:: RECORDS SHOWN

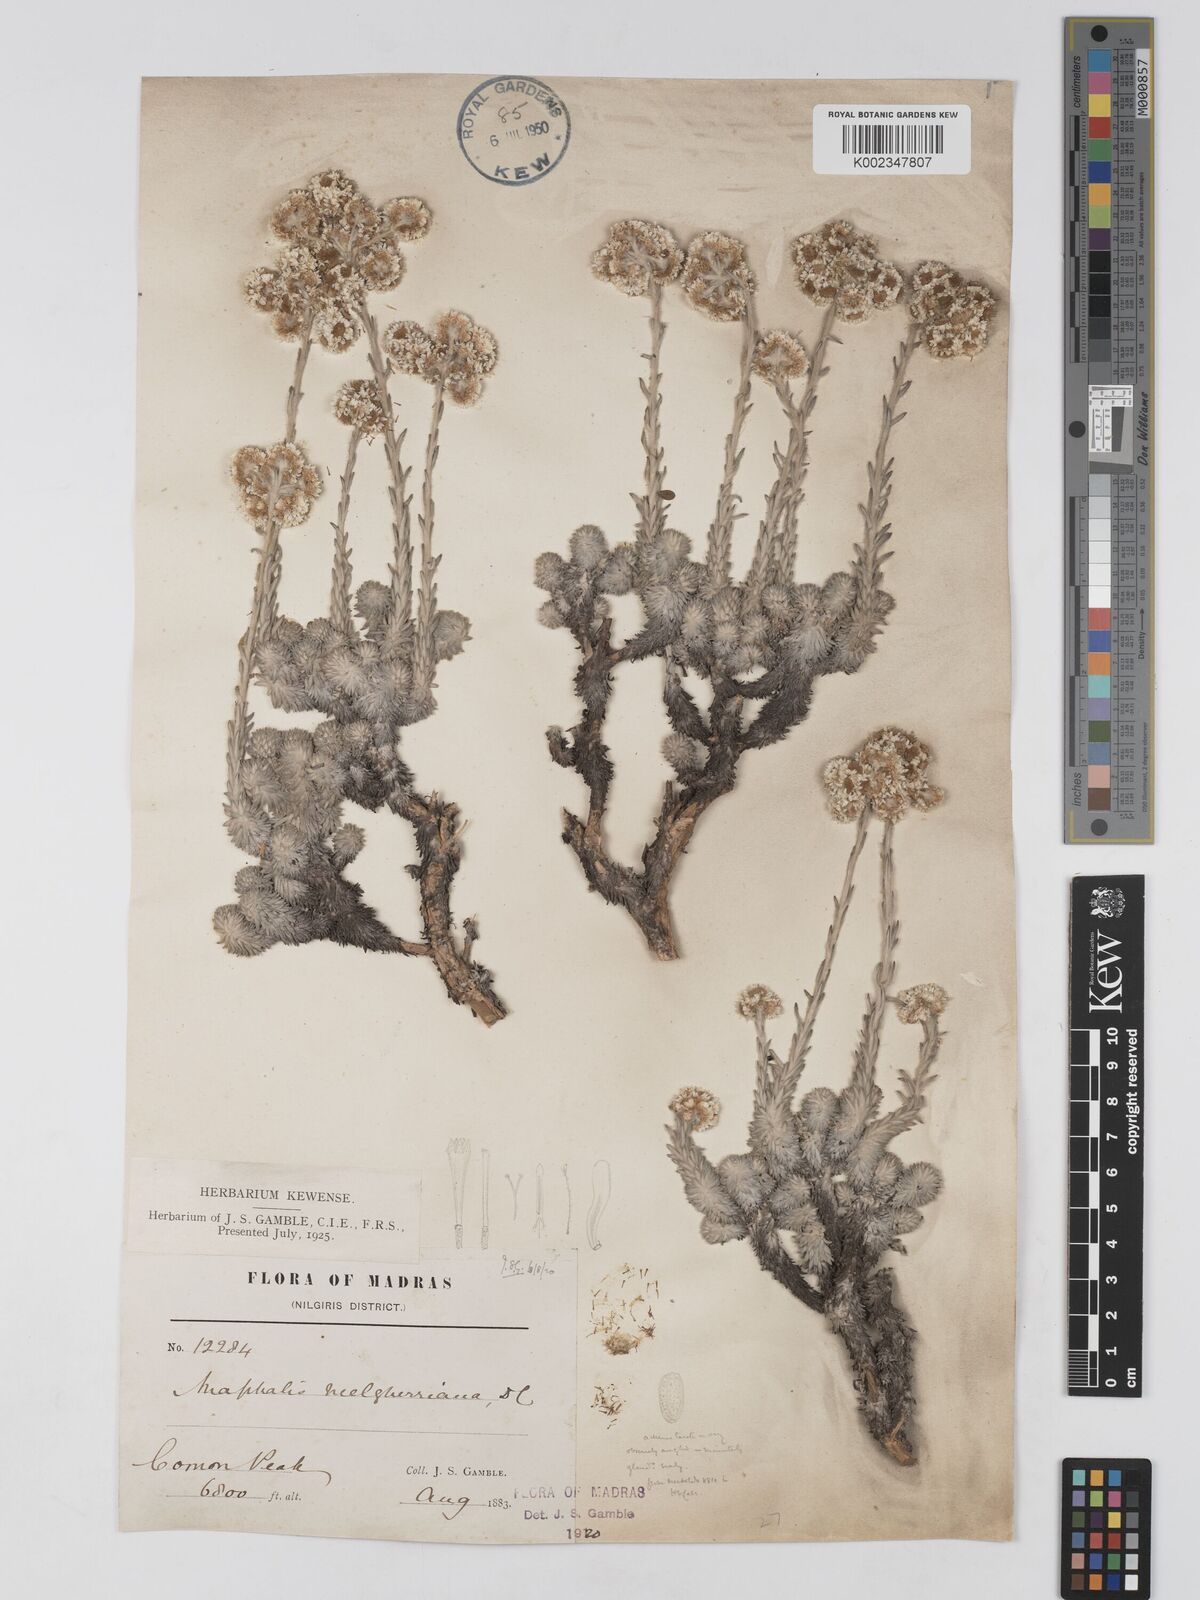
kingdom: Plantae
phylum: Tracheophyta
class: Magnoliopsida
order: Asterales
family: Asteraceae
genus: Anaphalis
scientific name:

::::

Reproduce every line of text in the entries above word for word, omitting the pictures from your answer.

_SOLUTION TO THIS PROBLEM_
kingdom: Plantae
phylum: Tracheophyta
class: Magnoliopsida
order: Asterales
family: Asteraceae
genus: Anaphalis
scientific name:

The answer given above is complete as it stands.